Today, a woman approached me at the reference desk, and asked, "Do you know how to work a Ma.cbook?" I told her no, and went about my duties(We have instructions, but they're only for Ethernet connections.) Two hours later, as she was packing up to go, I noticed that she had a brand new M.acbook Pro. As I was leaving the reference desk, I whispered to my co-worker, "How are you going to purchase one of the most expensive M.acbook's out there and not know how to use it?"

Friday, May 01, 2009

Cover-ups or just plain old erasing

Sundays, we have a bare minimum staff of librarians. Because of this, the floor manager and the supervisors rotate Sundays. This past Sunday, the scheduled supervisor did a no show, no call. My co-worker whom we can never depend on to show up, was there and trying her best to find excuses for the supervisor's behavior. I told her to chalk it up and we'd just have extra hours on the reference desk.

This wasn't going to work for her, because she didn't want to do any extra hours. Although, on the days when she decides to call in "sick," that is what we do. We work around the missing person. So, she called the person who was in charge of the whole building and informed him. He tried to call the supervisor. He told us that she had given the wrong number as her home contact number.

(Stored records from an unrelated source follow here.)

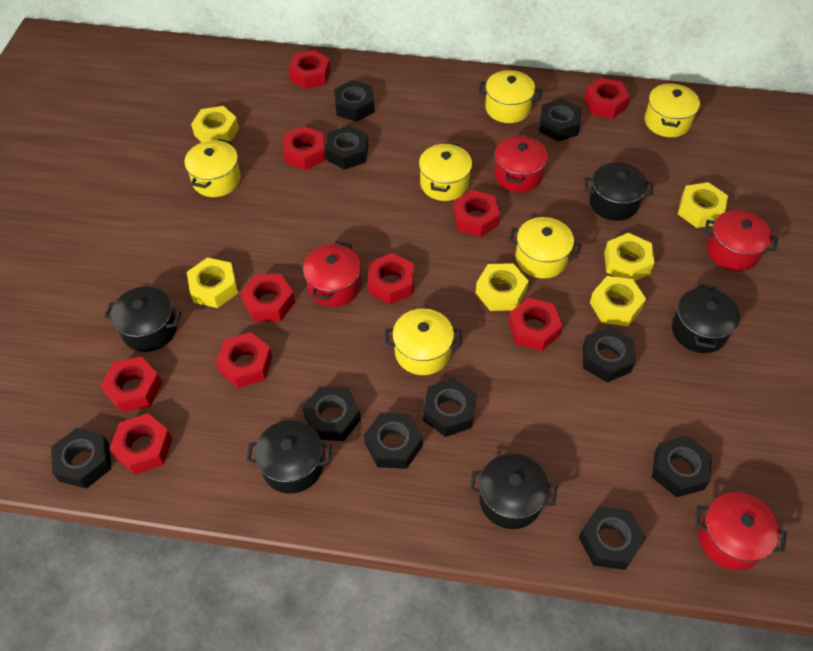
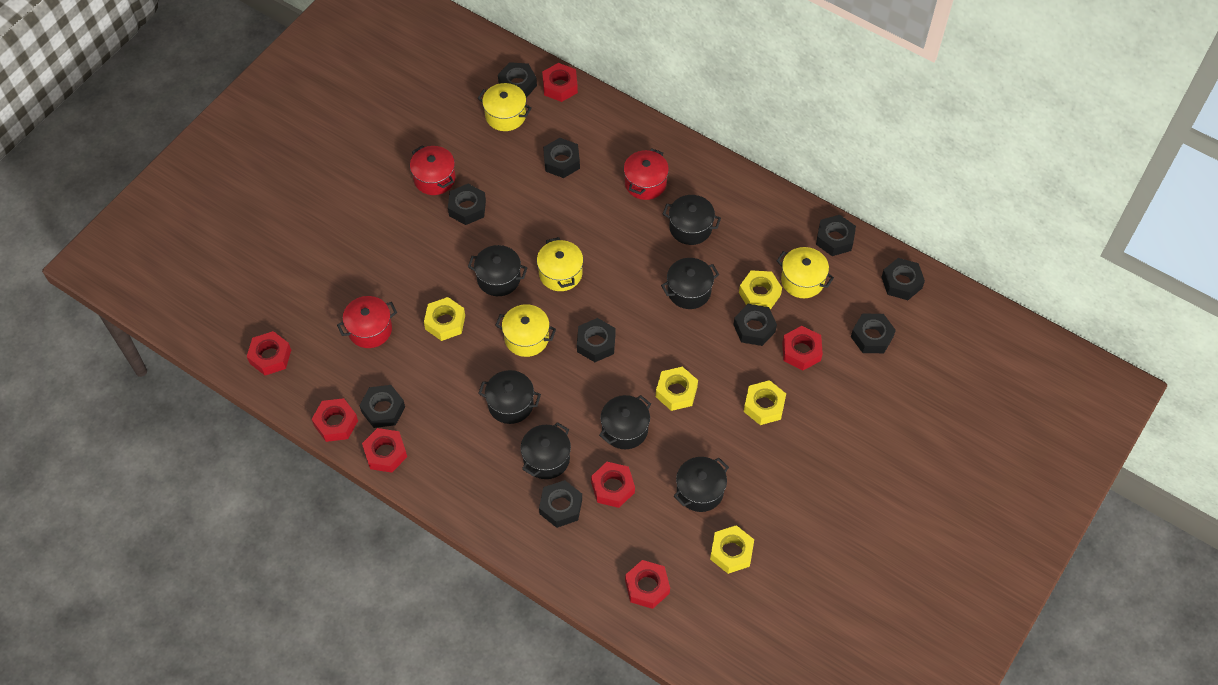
black pot: 5 -> 7
red nut: 10 -> 7
red pot: 4 -> 3
yellow nut: 6 -> 5
yellow pot: 6 -> 4

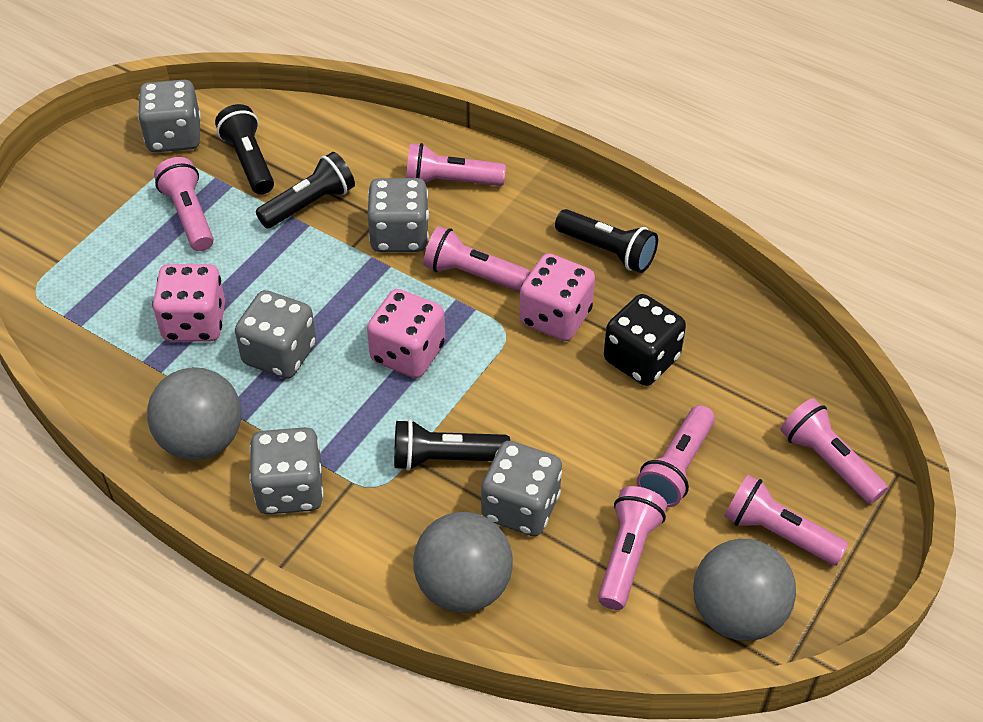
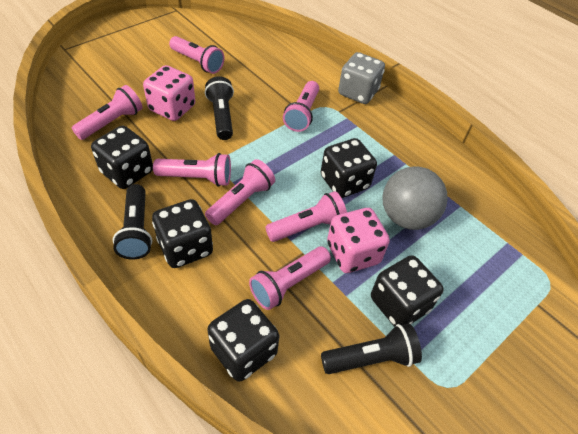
black dice: 1 -> 5
black flashlight: 4 -> 3
grey ball: 3 -> 1
grey dice: 5 -> 1
pink dice: 3 -> 2

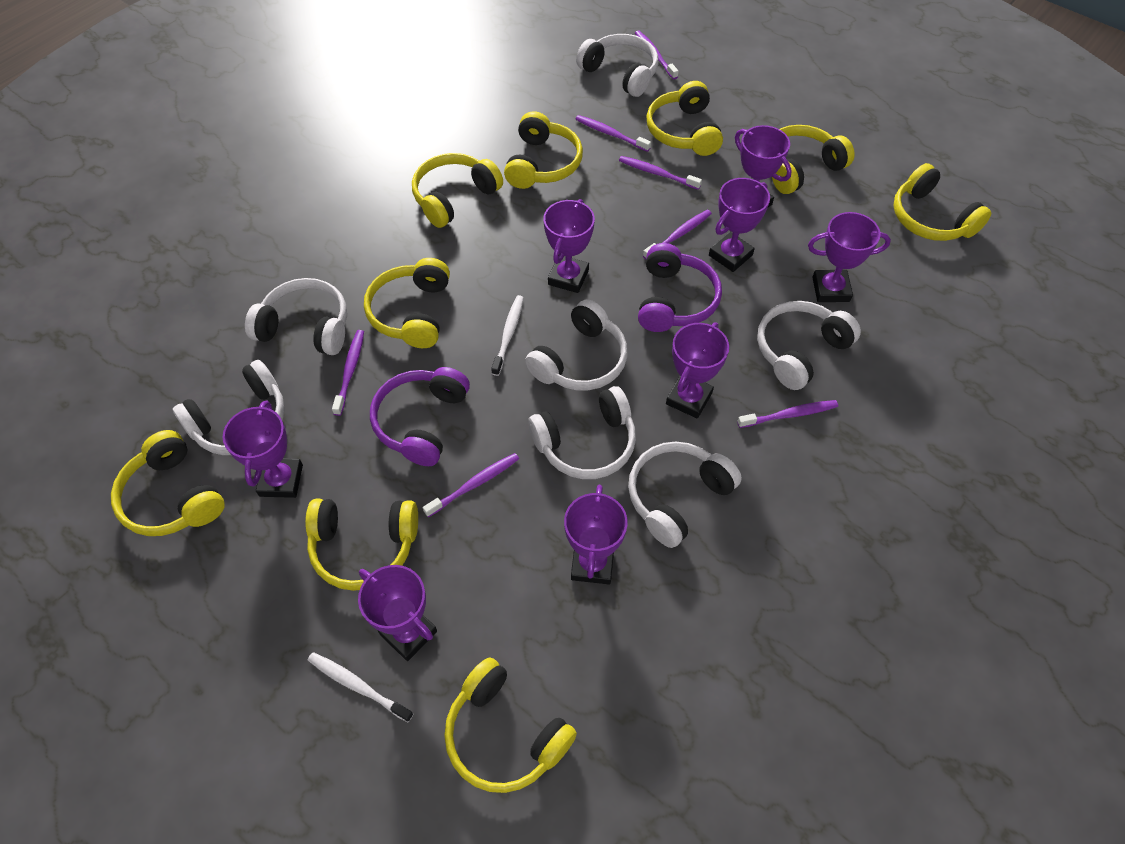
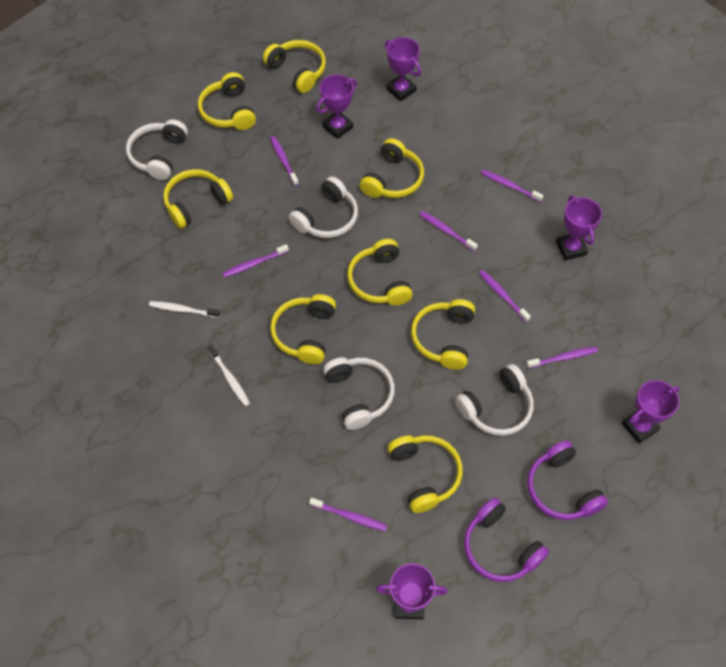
purple trophy: 8 -> 5
white headphones: 7 -> 4
yellow headphones: 9 -> 8

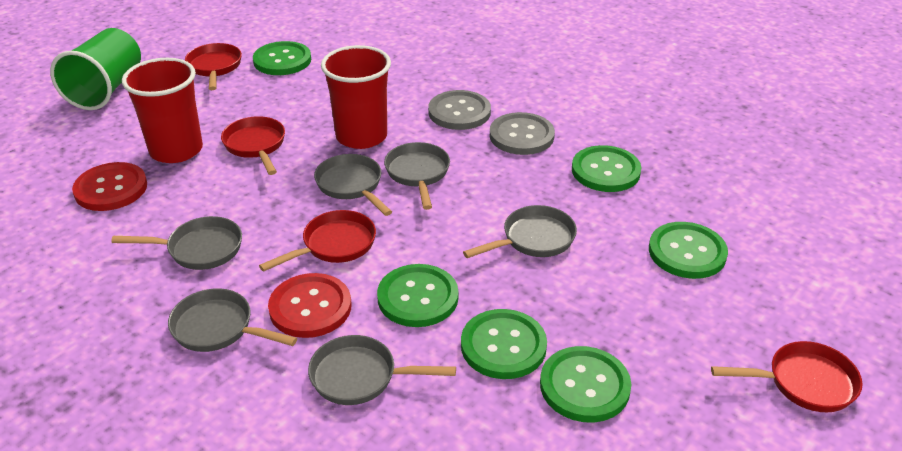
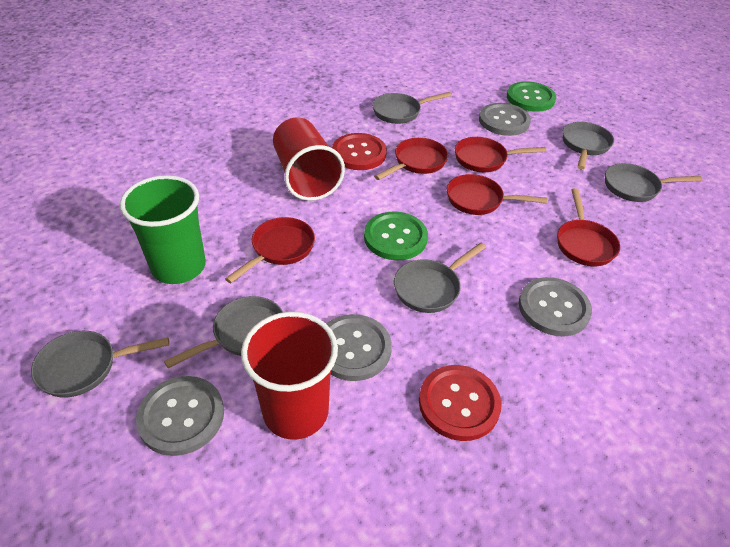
green button: 6 -> 2
grey button: 2 -> 4
red pan: 4 -> 5

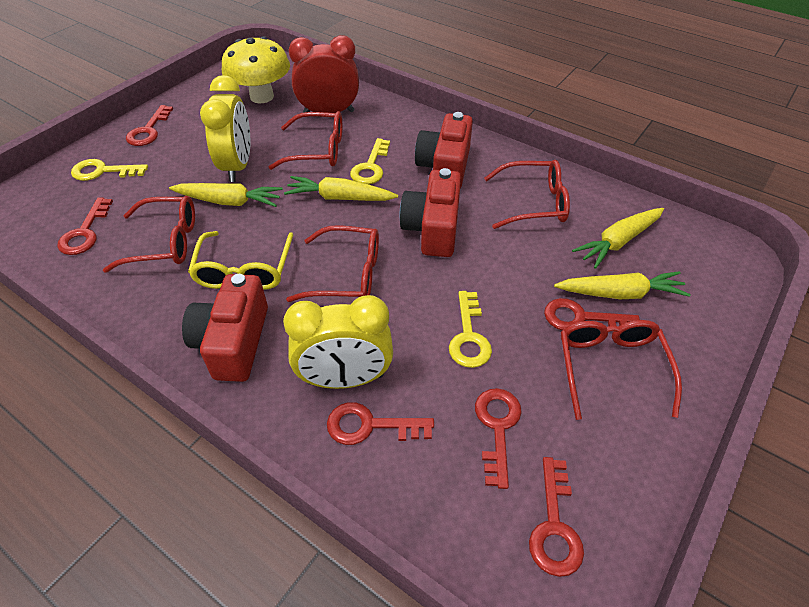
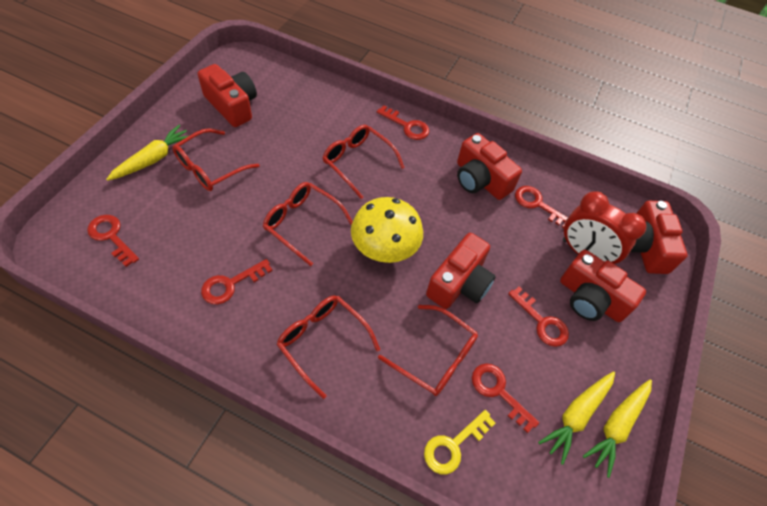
red camera: 3 -> 5
yellow carrot: 4 -> 3
yellow clock: 2 -> 0
yellow glasses: 1 -> 0
yellow key: 3 -> 1

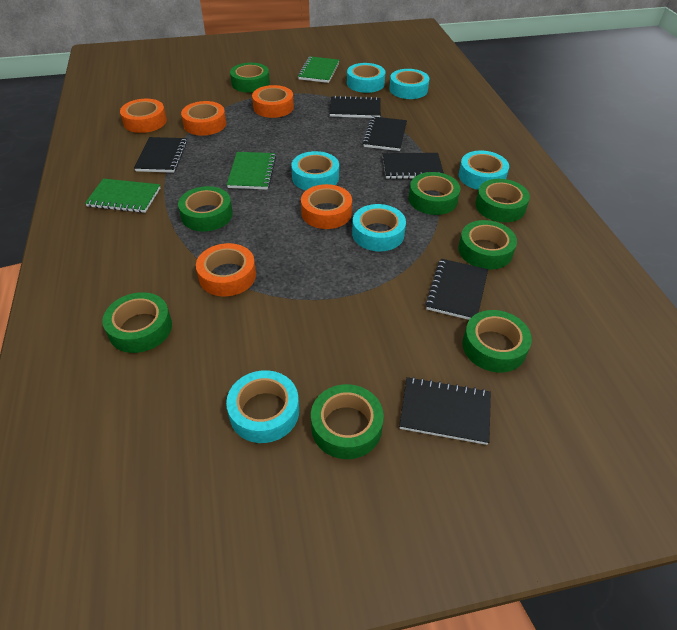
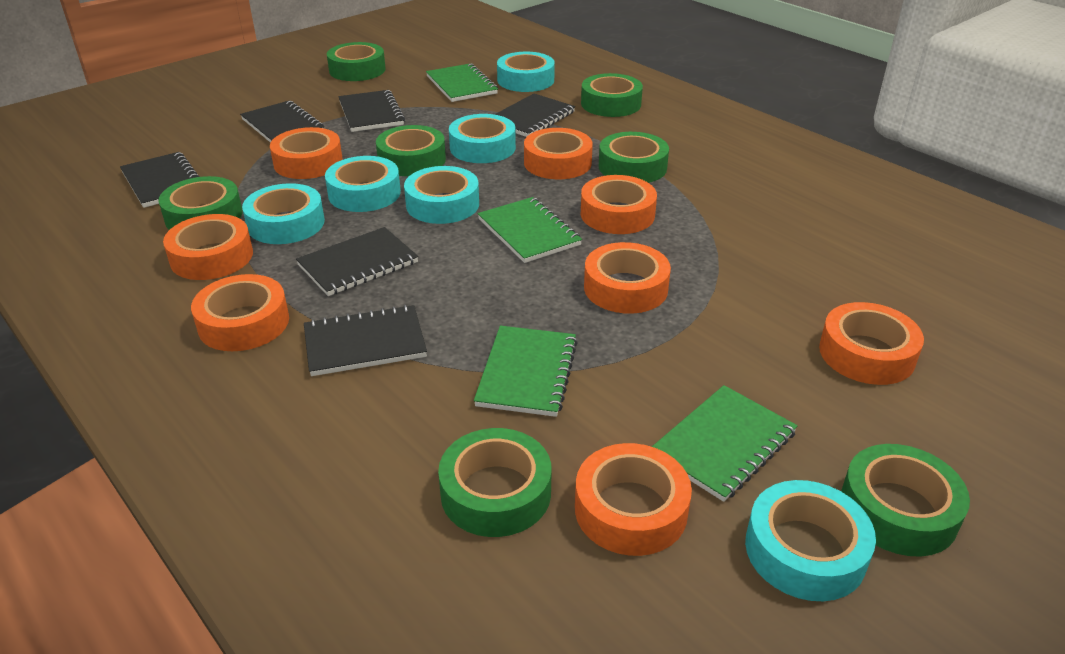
green notebook: 3 -> 4
green tape: 8 -> 7
orange tape: 5 -> 8

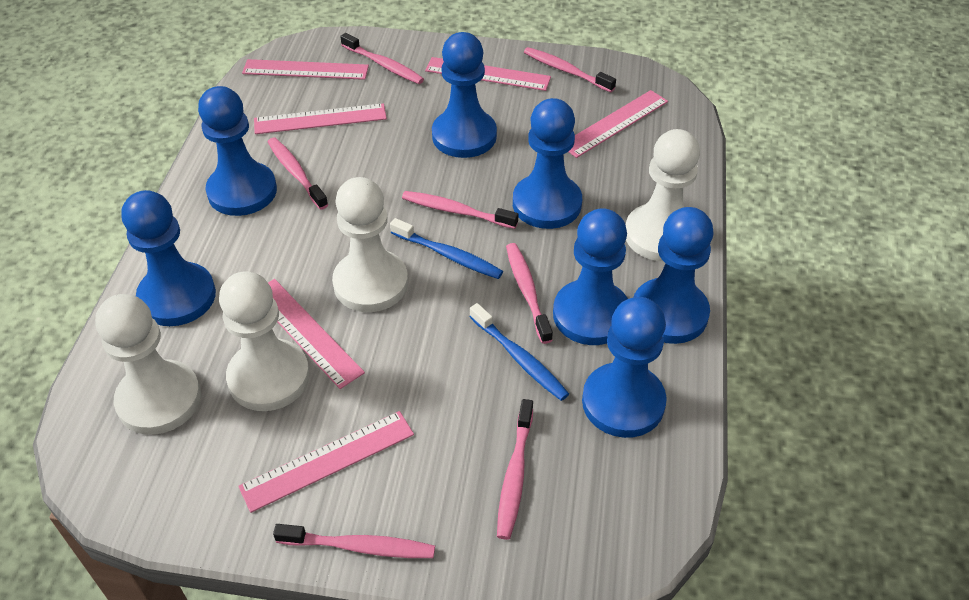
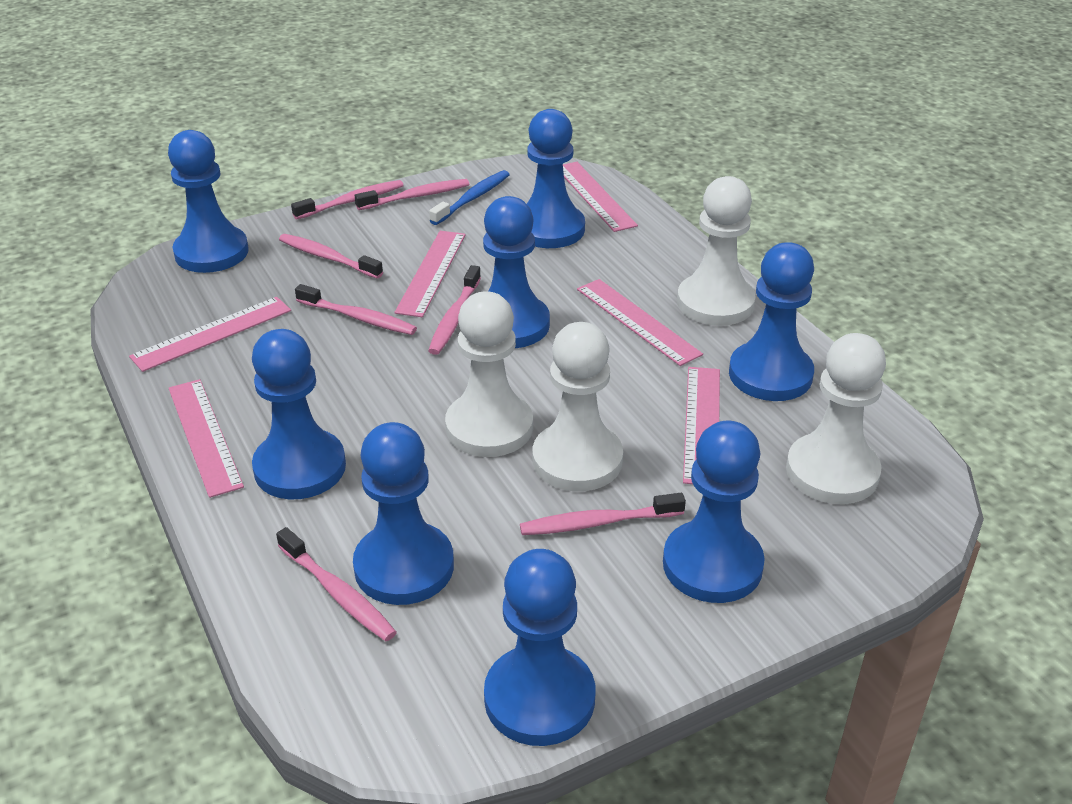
blue pawn: 7 -> 8
blue toothbrush: 2 -> 1

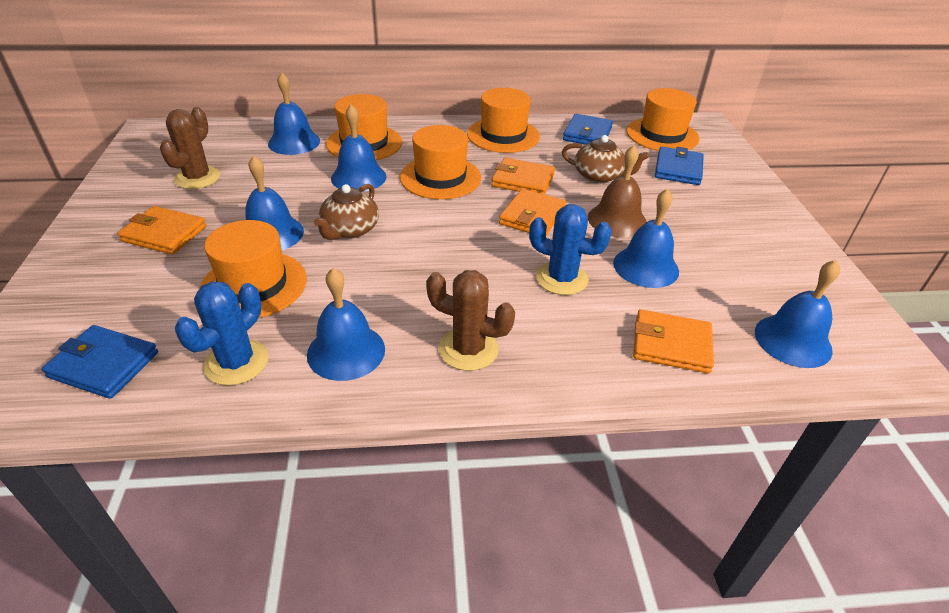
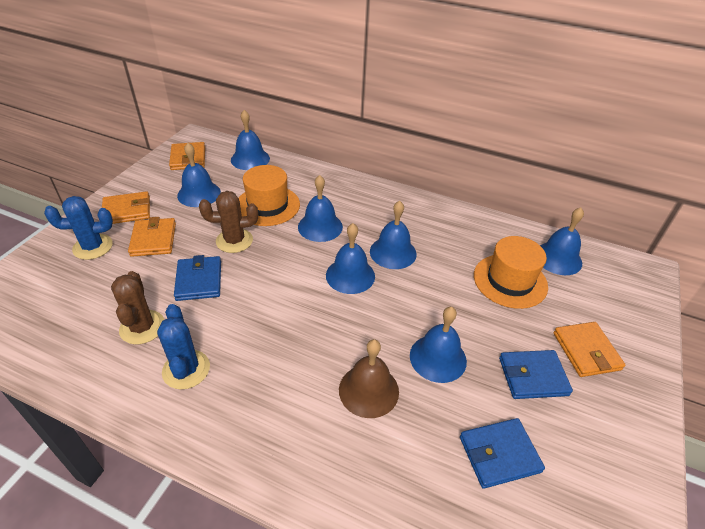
blue bell: 6 -> 7
brown teapot: 2 -> 0
orange hat: 5 -> 2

Monday arrives and I discovered that the official desk schedule hadn't been changed to reflect how we actually covered the two reference desks. My co-worker(librarian who looks like me) told me that I should change the original. I went in search of the altered copy, and it was no where to be found. The supervisor in question had entered the staff area from the direction of where the copy was filed. Instead of accusing, I simply made the changes from memory. As I'm doing this, the supervisor with the floor manager in tow, walks over to where I was, and said, "I forgot to come to work yesterday." I said, "WE KNOW!" I walked away. She then says in frustration, "I guess that I'll work today, and I'll take two of Nexgrl's hours. Is that okay." My response was, "Yea, okay." In addition to this, she changed Tuesdays schedule, so that I would only have one hour on the desk.